The SVI step counts and NUTS warmup, sample, and chain budgets in the snippets below are illustrative: each block is sized to run in tens of seconds and demonstrate the API surface. Production fits typically need 10x to 100x more SVI steps, longer NUTS warmup, and multiple chains to actually converge to the data-generating parameters.

Generating synthetic data

import torch
from quivers.dsl import load

torch.manual_seed(0)
prog = load("docs/examples/source/zip_regression.qvr")
model = prog.morphism

N, D = 200, 2
ND = N * D
out_idx = torch.arange(D).repeat(N)
x = torch.randn(ND)

true_az = torch.tensor([0.5, 1.0])
true_bz = torch.tensor([0.3, -0.2])
true_ar = torch.tensor([0.5, 1.0])
true_br = torch.tensor([1.0, -0.5])
pi_true = torch.sigmoid(true_az[out_idx] + true_bz[out_idx] * x)
rate_true = torch.exp(true_ar[out_idx] + true_br[out_idx] * x)
z_struct = torch.bernoulli(pi_true)
y = z_struct * torch.poisson(rate_true)

observations = {"x": x, "y": y, "out_idx": out_idx}
x_in = torch.zeros(ND, 1)

SVI fit

from quivers.inference import AutoNormalGuide, ELBO, SVI

log_p_y0 = torch.log((1 - pi_true) + pi_true * torch.exp(-rate_true))
log_p_yk = torch.log(pi_true) + torch.distributions.Poisson(rate_true).log_prob(y)
oracle_nll = float(-torch.where(y == 0, log_p_y0, log_p_yk).mean())

torch.manual_seed(1)
guide = AutoNormalGuide(model, observed_names={"x", "y", "out_idx"})
optim = torch.optim.Adam(
    list(model.parameters()) + list(guide.parameters()), lr=5e-2,
)
svi = SVI(model, guide, optim, ELBO(num_particles=1))

losses = []
for _ in range(300):
    losses.append(svi.step(x_in, observations))
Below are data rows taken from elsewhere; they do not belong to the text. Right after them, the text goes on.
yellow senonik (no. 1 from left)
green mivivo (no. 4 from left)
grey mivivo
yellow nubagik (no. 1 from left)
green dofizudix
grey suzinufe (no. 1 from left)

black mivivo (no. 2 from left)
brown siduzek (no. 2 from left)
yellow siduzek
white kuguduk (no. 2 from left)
print(f"initial loss: {losses[0]:.2f}")
print(f"final loss:   {losses[-1]:.2f}")
print(f"oracle NLL:   {oracle_nll:.2f}")

NUTS posterior

from quivers.inference import MCMC, NUTSKernel

torch.manual_seed(2)
kernel = NUTSKernel(step_size=0.05, max_tree_depth=3, target_accept=0.8)
mc = MCMC(kernel, num_warmup=20, num_samples=20, num_chains=1)
result = mc.run(model, x_in, observations)
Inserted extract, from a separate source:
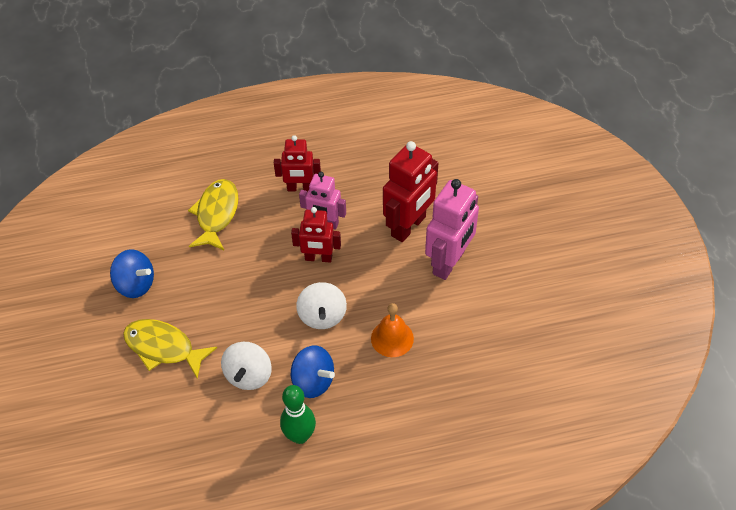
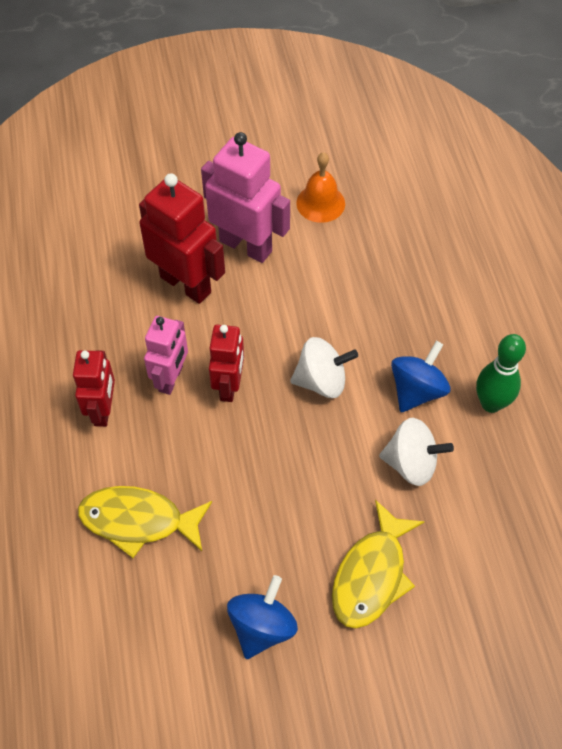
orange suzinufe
print(f"acceptance:  {float(result.acceptance_rates.mean()):.2f}")
print(f"divergences: {int(result.divergence_counts.sum())}")

Categorical Perspective

The model factors as a Kleisli composite of two kernels: a per-cell ContinuousBernoulli(pi) kernel on the unit interval and a Poisson(rate) kernel on the non-negative integers. The scoped marginalize step pushes forward the joint measure on the trace's z axis through projection, integrating out the indicator and leaving the marginal Poisson likelihood reweighted by the per-cell mixing weight. Categorically the construction is a coproduct fibration over the binary indicator axis, followed by logsumexp on the accumulated log-likelihood in the discrete-limit case and reparameterised integration in the relaxed case.

References

  • Diane Lambert. 1992. Zero-inflated Poisson regression, with an application to defects in manufacturing. Technometrics, 34(1):1–14.